This blueberry banana smoothie is made with just five ingredients: blueberries, bananas, spinach, chia seeds, and cashew milk. Vegan, soy-free, and gluten-free.
Like so many children of the eighties, I grew up playing with Strawberry Shortcake dolls.
I had all of them – Lemon Meringue, Orange Blossom, Huckleberry Pie, the Peculiar Purple Pieman of Porcupine Peak… Ya-ta-ta-ta-ta-ta, ta-ta-ta-ta!
I guess as a Food Blogger in Training, it’s fitting that my origin story started by playing with food centric dolls.
In fact, I even told my mom when I was four or five years old that I was going to someday name my daughter Blueberry Muffin after the little plastic doll in my toy chest.
My mom insisted that I’d change my mind once I grew up. I remember my first feelings of a rebellious streak.
I thought, “Oh, I WILL name my daughter Blueberry Muffin. Just you wait and see.”
I ultimately decided not to have kids, outside of my furry family members. So we were never able to see that challenge to its end. Haha!

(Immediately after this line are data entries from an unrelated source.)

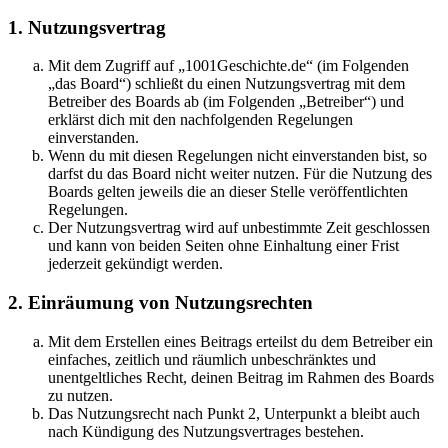
1. Nutzungsvertrag
Mit dem Zugriff auf „1001Geschichte.de“ (im Folgenden
„das Board“) schließt du einen Nutzungsvertrag mit dem
Betreiber des Boards ab (im Folgenden „Betreiber“) und
erklärst dich mit den nachfolgenden Regelungen
einverstanden.
Wenn du mit diesen Regelungen nicht einverstanden bist, so
darfst du das Board nicht weiter nutzen. Für die Nutzung des
Boards gelten jeweils die an dieser Stelle veröffentlichten
Regelungen.
Der Nutzungsvertrag wird auf unbestimmte Zeit geschlossen
und kann von beiden Seiten ohne Einhaltung einer Frist
jederzeit gekündigt werden.
2. Einräumung von Nutzungsrechten
Mit dem Erstellen eines Beitrags erteilst du dem Betreiber ein
einfaches, zeitlich und räumlich unbeschränktes und
unentgeltliches Recht, deinen Beitrag im Rahmen des Boards
zu nutzen.
Das Nutzungsrecht nach Punkt 2, Unterpunkt a bleibt auch
nach Kündigung des Nutzungsvertrages bestehen.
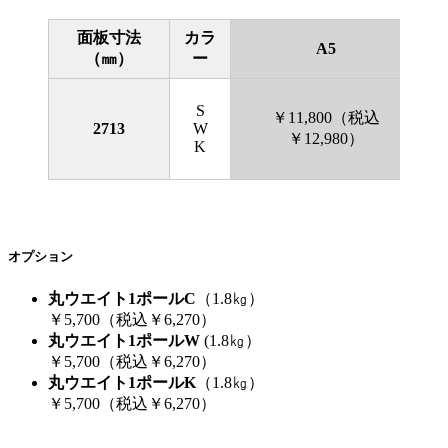
面板寸法
カラ
A5
（㎜）
ー
S
￥11,800（税込
2713
W
￥12,980）
K
オプション
丸ウエイト1ポールC
（1.8㎏）
￥5,700（税込￥6,270）
丸ウエイト1ポールW
(1.8㎏）
￥5,700（税込￥6,270）
丸ウエイト1ポールK
（1.8㎏）
￥5,700（税込￥6,270）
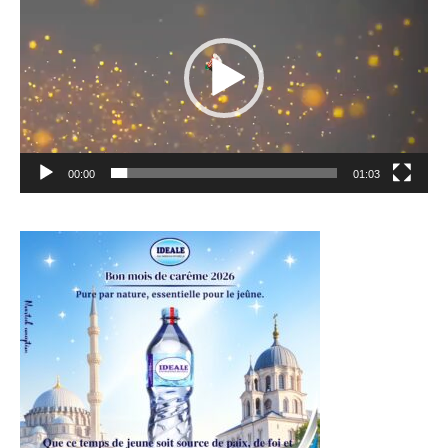
00:00
01:03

Anyway, around then I remember trying blueberries for the first time. Blueberry Muffin was so cool, I figured blueberries would be equally magical.
I don’t know if it was just a lackluster container, but I walked away underwhelmed. Strawberries were so juicy and popping with flavor. The blueberries were on the drier, more muted side.

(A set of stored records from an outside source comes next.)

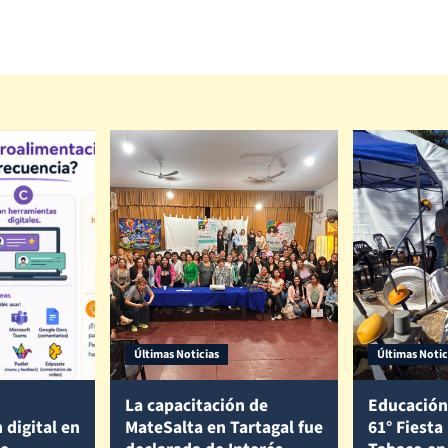
Últimas Noticias
Últimas Notic
La capacitación de
Educación
 digital en
MateSalta en Tartagal fue
61° Fiesta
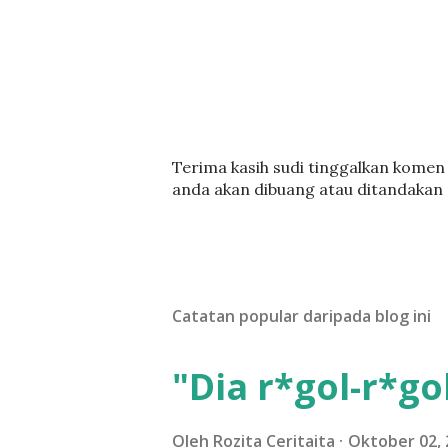
C
Terima kasih sudi tinggalkan komen :
a
anda akan dibuang atau ditandakan
t
a
t
U
l
Catatan popular daripada blog ini
a
s
a
"Dia r*gol-r*gol
n
Oleh
Rozita Ceritaita
Oktober 02, 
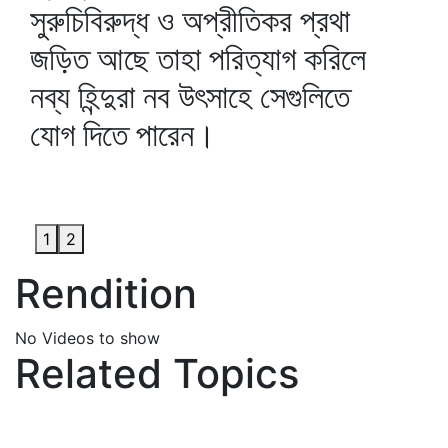
সুরুচিবিরুদ্ধ ও অপ্রীতিকর প্রথা
জড়িত আছে তাহা পরিত্যাগ করিলে
নব্য হিন্দুরা নব উৎসাহে সেগুলিতে
যোগ দিতে পারেন।
1
2
Rendition
No Videos to show
Related Topics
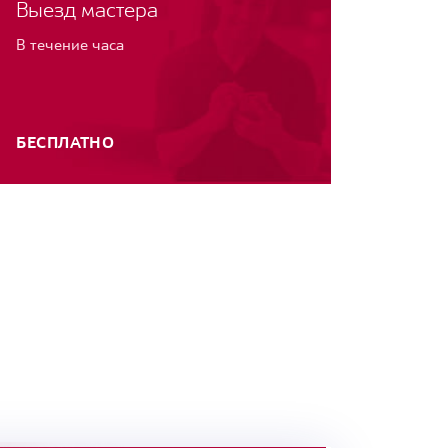
Выезд мастера
В течение часа
БЕСПЛАТНО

Of course, now I know that the key to getting the most flavorful fruit is making sure you get it when it’s at its peak of freshness.
Blueberries are best during the summer from a local farm, so that they haven’t been picked while they’re under-ripe and loaded onto a truck from who knows where.
Or if it’s off-season, buy frozen blueberries that were picked and packed while the blueberries were perfectly ripe.
Blueberry banana smoothie
Smoothies are a delicious, portable option for breakfast on the go or as a post-workout snack. Refreshing and fiber-filled, it’s an easy way to get in lots of nutrient-dense and hydrating foods.
That’s a very good thing during muggy months!
How to freeze bananas for smoothies
Whenever there’s banana in a smoothie, I always recommend using frozen banana. It gives the smoothie a thick, creamy texture that you just don’t get otherwise.
(Frozen bananas are also essential for chocolate banana nice cream!)
It’s also a great way to make sure overripe bananas don’t go to waste. I mean, there’s only so much banana bread a person can make, right?
To freeze your bananas, just peel them, and break them into 5 equal parts. Then whenever a recipe calls for one banana, you’ll know that 5 sections equal one banana.
Put the banana chunks into a glass Pyrex container, pop on a lid, and throw it in the freezer.
Best greens for a smoothie
I rarely make smoothies without putting some greens inside. What I put in the smoothie varies by my mood and what’s in the crisper drawer.
I’ve used collard greens. Although, you have to be careful not to go overboard, as they can get bitter.
Kale is probably my most popular choice.
But if you want to make sure the greens won’t overtake the flavors, spinach is the way to go. Just a handful or two is easily masked by the flavors of blueberries and bananas.
Just the flax, ma’am (Or chia…)
Another thing I never miss in a smoothie? Chia or flaxseed. They are chock-full of omega 3’s, and they add a thick, whippy viscosity to a smoothie.
If you have a high-speed blender, you can put whole seeds right into the blender, and they’ll blend without issue. However, if you’re using a standard blender, you’ll want to either buy ground seeds or grind them in a coffee grinder first.
(If you leave them whole, they aren’t bioavailable, and they’ll basically just pass through your digestive system.)
A thick blueberry banana smoothie like this would also work well for a smoothie bowl topped with fresh blueberries and banana slices.
Blueberry Banana Smoothie
- 1 Tablespoon chia seeds
- 1 banana frozen in chunks
- 2 handfuls baby spinach
- 2/3 cup frozen blueberries
- 3/4 to 1 cup cashew milk or other non-dairy milk
- If using a non high speed blender, grind the chia seeds in a coffee or spice grinder before using.
- Add the chia seeds, chunks of frozen banana, baby spinach, frozen blueberries, and 3/4 cup of cashew milk to blender. Blend until smooth. This makes for a thick smoothie. If you'd like a thinner one, add the remaining 1/4 cup of cashew milk and blend.